# Aim of the task:
Set every entry below down once more, exactly as it stands, without images.

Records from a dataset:
_ _ _ _ _ _ _

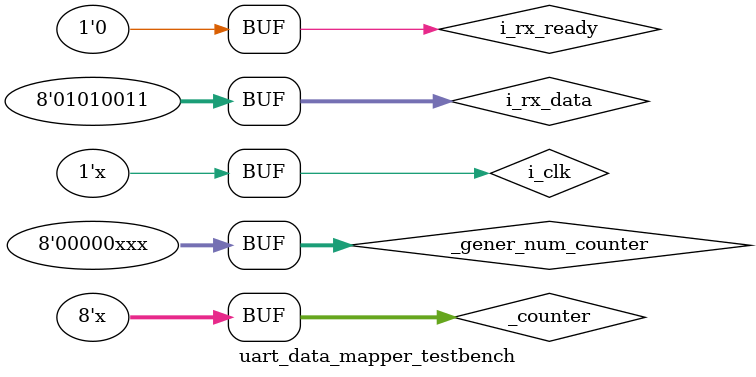
<source format=v>
module uart_data_mapper(
	input wire i_clk,
	input wire [7:0] i_rx_data,
	input wire i_rx_ready,
	output wire [2:0] o_current_byte_num,
	output reg [7:0] o_periods_to_process,
	output reg [2:0] o_phasecounterselect_1,
	output reg [2:0] o_phasecounterselect_2,
	output reg o_pll_to_update,
	output reg o_phaseupdown,
	output reg o_shift_ready
);

localparam [7:0] INIT = 8'b00000000;
localparam [7:0] BASE = 8'b00110000;
localparam [7:0] STOP_SIGNAL = 8'b01010011;

localparam [2:0] INIT_COUNTER = 3'b110;

wire [7:0] mapped_rx_data;
wire [2:0] reduced_rx_data;
reg [2:0] current_byte_num;
reg prev_i_rx_ready;
reg prev_o_shift_ready;

initial begin
	current_byte_num <= 3'b000;
	prev_i_rx_ready <= 1'b0;
	prev_o_shift_ready <= 1'b0;
	
	o_phasecounterselect_1 <= INIT_COUNTER;
	o_phasecounterselect_2 <= INIT_COUNTER;
	
	o_periods_to_process <= INIT;
	o_pll_to_update <= 1'b0;
	o_shift_ready <= 1'b0;
	o_phaseupdown <= 1'b0;
end

assign o_current_byte_num = current_byte_num;
assign mapped_rx_data = i_rx_data - BASE;
assign reduced_rx_data = mapped_rx_data[2:0];

always @(negedge i_clk) begin
	if (o_shift_ready == 1'b1 && prev_o_shift_ready == 1'b0) begin
		o_shift_ready <= 1'b0;
	end

	if (i_rx_ready == 1'b1 && prev_i_rx_ready == 1'b0) begin
		if (current_byte_num == 3'b000) begin
			o_periods_to_process <= INIT;
			
			if (reduced_rx_data < 3'b100) begin
				o_phasecounterselect_1 <= reduced_rx_data + 3'b010;
				o_pll_to_update <= 1'b0;
			end else begin
				o_phasecounterselect_2 <= reduced_rx_data - 3'b010;
				o_pll_to_update <= 1'b1;
			end
		end
		
		if (current_byte_num == 3'b001) begin
			o_phaseupdown <= reduced_rx_data[0];
		end
		
		if (current_byte_num > 3'b001) begin
			if (i_rx_data == STOP_SIGNAL && o_periods_to_process != INIT)
				o_shift_ready <= 1'b1;
			else
				o_periods_to_process <= 8'b00001010 * o_periods_to_process + mapped_rx_data;
		end
		
		if (i_rx_data == STOP_SIGNAL)
			current_byte_num <= 3'b000;
		else
			current_byte_num <= current_byte_num + 3'b001;
	end
	
	prev_i_rx_ready <= i_rx_ready;
	prev_o_shift_ready <= o_shift_ready;
end 

endmodule

//testbench 1ns/1ns
module uart_data_mapper_testbench();

	localparam [7:0] INITIAL_PERIODS_NUM = 8'b00110101;
	localparam [7:0] BASE = 8'b00110000;
	localparam [7:0] STOP_SIGNAL = 8'b01010011;
	localparam [2:0] INITIAL_COUNTER = 3'b110;

	reg i_clk;
	reg [7:0] i_rx_data;
	reg i_rx_ready;
	wire [2:0] o_current_byte_num;
	wire [7:0] o_periods_to_process;
	wire [2:0] o_phasecounterselect_1;
	wire [2:0] o_phasecounterselect_2;
	wire o_phaseupdown;
	wire o_pll_to_update;
	wire o_shift_ready;
	
	reg [7:0] _counter;
	reg [7:0] _gener_num_counter;

	uart_data_mapper uart_data_mapper(
       .i_clk(i_clk),
		 .i_rx_data(i_rx_data),
	    .i_rx_ready(i_rx_ready),
	    .o_current_byte_num(o_current_byte_num),
	    .o_periods_to_process(o_periods_to_process),
	    .o_phasecounterselect_1(o_phasecounterselect_1),
	    .o_phasecounterselect_2(o_phasecounterselect_2),
	    .o_pll_to_update(o_pll_to_update),
		 .o_phaseupdown(o_phaseupdown),
	    .o_shift_ready(o_shift_ready)
	);

	initial begin                                                  
		i_clk <= 1'b0;
		i_rx_data <= BASE;
		i_rx_ready <= 1'b0;
		//i <= 0;

		_counter <= BASE;
		_gener_num_counter <= BASE;
	end

	always
		#20  i_clk = !i_clk;  

	always begin
		//Sending generator's number
		#200;
		_gener_num_counter <= _counter & 7;
		i_rx_data <= BASE + _gener_num_counter;
		i_rx_ready <= 1'b1;
		#40;
		i_rx_ready <= 1'b0;
		
		//Sending flag for shift direction determining
		#200;
		i_rx_data <= BASE;
		i_rx_ready <= 1'b1;
		#40;
		i_rx_ready <= 1'b0;
		
		//Sending number of shifts to be performed
		#320;
		i_rx_data <= _counter;
		_counter <= _counter + 1'b1;
		i_rx_ready <= 1'b1;
		#40;
		i_rx_ready <= 1'b0;
		
		//Sending STOP_SIGNAL
		#320;
		i_rx_data <= STOP_SIGNAL;
		i_rx_ready <= 1'b1;
		#40;
		i_rx_ready <= 1'b0;
	end

endmodule
</source>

_ _ _ _ _ _ _

# Answer for the task:
<source format=v>
module uart_data_mapper(
	input wire i_clk,
	input wire [7:0] i_rx_data,
	input wire i_rx_ready,
	output wire [2:0] o_current_byte_num,
	output reg [7:0] o_periods_to_process,
	output reg [2:0] o_phasecounterselect_1,
	output reg [2:0] o_phasecounterselect_2,
	output reg o_pll_to_update,
	output reg o_phaseupdown,
	output reg o_shift_ready
);

localparam [7:0] INIT = 8'b00000000;
localparam [7:0] BASE = 8'b00110000;
localparam [7:0] STOP_SIGNAL = 8'b01010011;

localparam [2:0] INIT_COUNTER = 3'b110;

wire [7:0] mapped_rx_data;
wire [2:0] reduced_rx_data;
reg [2:0] current_byte_num;
reg prev_i_rx_ready;
reg prev_o_shift_ready;

initial begin
	current_byte_num <= 3'b000;
	prev_i_rx_ready <= 1'b0;
	prev_o_shift_ready <= 1'b0;
	
	o_phasecounterselect_1 <= INIT_COUNTER;
	o_phasecounterselect_2 <= INIT_COUNTER;
	
	o_periods_to_process <= INIT;
	o_pll_to_update <= 1'b0;
	o_shift_ready <= 1'b0;
	o_phaseupdown <= 1'b0;
end

assign o_current_byte_num = current_byte_num;
assign mapped_rx_data = i_rx_data - BASE;
assign reduced_rx_data = mapped_rx_data[2:0];

always @(negedge i_clk) begin
	if (o_shift_ready == 1'b1 && prev_o_shift_ready == 1'b0) begin
		o_shift_ready <= 1'b0;
	end

	if (i_rx_ready == 1'b1 && prev_i_rx_ready == 1'b0) begin
		if (current_byte_num == 3'b000) begin
			o_periods_to_process <= INIT;
			
			if (reduced_rx_data < 3'b100) begin
				o_phasecounterselect_1 <= reduced_rx_data + 3'b010;
				o_pll_to_update <= 1'b0;
			end else begin
				o_phasecounterselect_2 <= reduced_rx_data - 3'b010;
				o_pll_to_update <= 1'b1;
			end
		end
		
		if (current_byte_num == 3'b001) begin
			o_phaseupdown <= reduced_rx_data[0];
		end
		
		if (current_byte_num > 3'b001) begin
			if (i_rx_data == STOP_SIGNAL && o_periods_to_process != INIT)
				o_shift_ready <= 1'b1;
			else
				o_periods_to_process <= 8'b00001010 * o_periods_to_process + mapped_rx_data;
		end
		
		if (i_rx_data == STOP_SIGNAL)
			current_byte_num <= 3'b000;
		else
			current_byte_num <= current_byte_num + 3'b001;
	end
	
	prev_i_rx_ready <= i_rx_ready;
	prev_o_shift_ready <= o_shift_ready;
end 

endmodule

//testbench 1ns/1ns
module uart_data_mapper_testbench();

	localparam [7:0] INITIAL_PERIODS_NUM = 8'b00110101;
	localparam [7:0] BASE = 8'b00110000;
	localparam [7:0] STOP_SIGNAL = 8'b01010011;
	localparam [2:0] INITIAL_COUNTER = 3'b110;

	reg i_clk;
	reg [7:0] i_rx_data;
	reg i_rx_ready;
	wire [2:0] o_current_byte_num;
	wire [7:0] o_periods_to_process;
	wire [2:0] o_phasecounterselect_1;
	wire [2:0] o_phasecounterselect_2;
	wire o_phaseupdown;
	wire o_pll_to_update;
	wire o_shift_ready;
	
	reg [7:0] _counter;
	reg [7:0] _gener_num_counter;

	uart_data_mapper uart_data_mapper(
       .i_clk(i_clk),
		 .i_rx_data(i_rx_data),
	    .i_rx_ready(i_rx_ready),
	    .o_current_byte_num(o_current_byte_num),
	    .o_periods_to_process(o_periods_to_process),
	    .o_phasecounterselect_1(o_phasecounterselect_1),
	    .o_phasecounterselect_2(o_phasecounterselect_2),
	    .o_pll_to_update(o_pll_to_update),
		 .o_phaseupdown(o_phaseupdown),
	    .o_shift_ready(o_shift_ready)
	);

	initial begin                                                  
		i_clk <= 1'b0;
		i_rx_data <= BASE;
		i_rx_ready <= 1'b0;
		//i <= 0;

		_counter <= BASE;
		_gener_num_counter <= BASE;
	end

	always
		#20  i_clk = !i_clk;  

	always begin
		//Sending generator's number
		#200;
		_gener_num_counter <= _counter & 7;
		i_rx_data <= BASE + _gener_num_counter;
		i_rx_ready <= 1'b1;
		#40;
		i_rx_ready <= 1'b0;
		
		//Sending flag for shift direction determining
		#200;
		i_rx_data <= BASE;
		i_rx_ready <= 1'b1;
		#40;
		i_rx_ready <= 1'b0;
		
		//Sending number of shifts to be performed
		#320;
		i_rx_data <= _counter;
		_counter <= _counter + 1'b1;
		i_rx_ready <= 1'b1;
		#40;
		i_rx_ready <= 1'b0;
		
		//Sending STOP_SIGNAL
		#320;
		i_rx_data <= STOP_SIGNAL;
		i_rx_ready <= 1'b1;
		#40;
		i_rx_ready <= 1'b0;
	end

endmodule
</source>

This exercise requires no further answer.